● WHAT YOU SHOULD DO: Exactly the lines from the one containing "PSQ | AA | | 27" through the end of the entries, both ends included, are to be output.

[Records contained in a dataset]
((

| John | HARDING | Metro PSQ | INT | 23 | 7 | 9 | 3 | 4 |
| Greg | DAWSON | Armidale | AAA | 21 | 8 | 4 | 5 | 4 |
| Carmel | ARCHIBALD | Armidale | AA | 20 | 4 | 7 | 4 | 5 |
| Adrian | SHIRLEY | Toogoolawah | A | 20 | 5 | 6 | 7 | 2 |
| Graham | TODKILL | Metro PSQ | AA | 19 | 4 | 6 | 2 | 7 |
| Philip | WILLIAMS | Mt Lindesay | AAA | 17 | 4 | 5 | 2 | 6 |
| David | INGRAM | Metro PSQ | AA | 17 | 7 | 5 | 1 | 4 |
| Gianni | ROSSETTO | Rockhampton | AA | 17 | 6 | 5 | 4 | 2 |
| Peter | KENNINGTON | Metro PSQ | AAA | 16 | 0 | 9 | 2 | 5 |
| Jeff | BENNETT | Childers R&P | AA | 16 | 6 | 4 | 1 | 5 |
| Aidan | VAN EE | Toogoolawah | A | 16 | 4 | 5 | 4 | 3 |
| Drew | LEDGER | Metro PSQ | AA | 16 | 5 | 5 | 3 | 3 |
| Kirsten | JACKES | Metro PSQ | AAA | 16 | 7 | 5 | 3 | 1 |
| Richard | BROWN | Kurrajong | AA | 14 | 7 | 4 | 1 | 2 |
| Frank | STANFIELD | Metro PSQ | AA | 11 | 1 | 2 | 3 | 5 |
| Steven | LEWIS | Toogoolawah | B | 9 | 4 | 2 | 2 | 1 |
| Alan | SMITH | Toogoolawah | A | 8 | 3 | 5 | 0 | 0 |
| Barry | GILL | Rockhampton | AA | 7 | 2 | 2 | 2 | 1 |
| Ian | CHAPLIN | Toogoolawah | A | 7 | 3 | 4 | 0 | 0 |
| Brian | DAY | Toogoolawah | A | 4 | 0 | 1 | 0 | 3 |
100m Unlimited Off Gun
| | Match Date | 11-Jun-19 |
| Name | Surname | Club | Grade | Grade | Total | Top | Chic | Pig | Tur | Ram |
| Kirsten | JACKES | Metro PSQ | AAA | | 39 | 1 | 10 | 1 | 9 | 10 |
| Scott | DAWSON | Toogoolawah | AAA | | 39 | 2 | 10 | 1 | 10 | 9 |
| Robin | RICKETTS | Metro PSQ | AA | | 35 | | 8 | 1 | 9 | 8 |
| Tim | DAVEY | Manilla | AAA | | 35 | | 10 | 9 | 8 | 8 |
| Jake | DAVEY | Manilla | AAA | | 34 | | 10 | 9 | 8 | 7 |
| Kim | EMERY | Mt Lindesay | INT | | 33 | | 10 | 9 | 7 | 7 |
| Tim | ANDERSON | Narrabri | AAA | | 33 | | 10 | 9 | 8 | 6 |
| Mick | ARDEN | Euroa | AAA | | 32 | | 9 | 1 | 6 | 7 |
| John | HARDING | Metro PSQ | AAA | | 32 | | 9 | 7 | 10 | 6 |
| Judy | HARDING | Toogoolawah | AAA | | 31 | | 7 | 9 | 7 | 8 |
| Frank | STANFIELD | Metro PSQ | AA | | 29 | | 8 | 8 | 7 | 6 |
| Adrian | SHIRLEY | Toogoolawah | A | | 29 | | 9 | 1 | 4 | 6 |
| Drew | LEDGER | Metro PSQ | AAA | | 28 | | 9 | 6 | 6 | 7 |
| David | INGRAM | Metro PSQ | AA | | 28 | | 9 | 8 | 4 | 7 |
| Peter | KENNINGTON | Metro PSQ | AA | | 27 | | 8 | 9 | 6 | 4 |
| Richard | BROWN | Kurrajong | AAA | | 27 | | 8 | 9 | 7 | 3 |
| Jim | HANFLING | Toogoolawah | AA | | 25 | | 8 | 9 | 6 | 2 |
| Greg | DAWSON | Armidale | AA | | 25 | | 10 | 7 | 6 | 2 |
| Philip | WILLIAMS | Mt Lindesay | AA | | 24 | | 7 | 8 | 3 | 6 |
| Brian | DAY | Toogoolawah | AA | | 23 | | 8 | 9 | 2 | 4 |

))

● OUTPUT:
| Peter | KENNINGTON | Metro PSQ | AA | | 27 | | 8 | 9 | 6 | 4 |
| Richard | BROWN | Kurrajong | AAA | | 27 | | 8 | 9 | 7 | 3 |
| Jim | HANFLING | Toogoolawah | AA | | 25 | | 8 | 9 | 6 | 2 |
| Greg | DAWSON | Armidale | AA | | 25 | | 10 | 7 | 6 | 2 |
| Philip | WILLIAMS | Mt Lindesay | AA | | 24 | | 7 | 8 | 3 | 6 |
| Brian | DAY | Toogoolawah | AA | | 23 | | 8 | 9 | 2 | 4 |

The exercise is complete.